* [Source data]
-- Opening Marker --

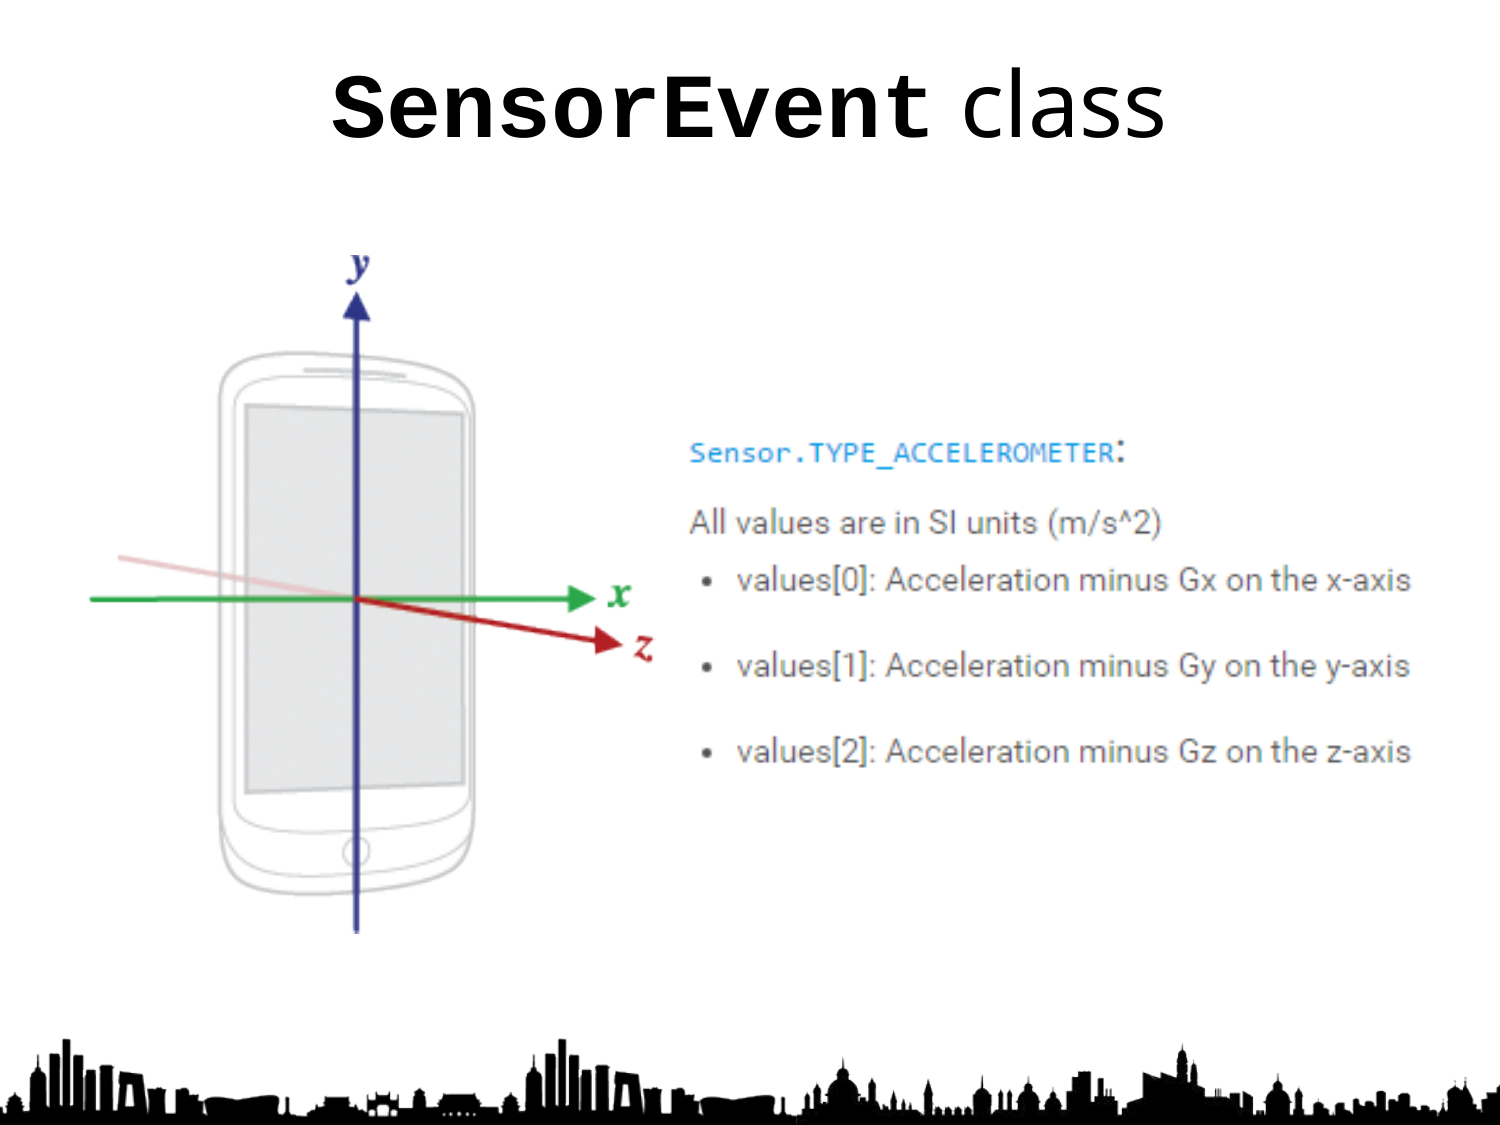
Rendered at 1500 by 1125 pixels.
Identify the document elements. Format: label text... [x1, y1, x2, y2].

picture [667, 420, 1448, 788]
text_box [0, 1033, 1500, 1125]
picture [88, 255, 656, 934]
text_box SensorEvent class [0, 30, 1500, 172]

-- Closing Marker --
-- Opening Marker --

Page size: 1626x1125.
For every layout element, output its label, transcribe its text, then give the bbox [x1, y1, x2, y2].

-- Closing Marker --

* [Problem requirements] Please copy the lines above from the line with "Page size: 1626x1125." up to and including the line with "For every layout", exactly as written and with nothing else.

* [Finished task]
Page size: 1626x1125.
For every layout element, output its label, transcribe its text, then give the bbox [x1, y1, x2, y2].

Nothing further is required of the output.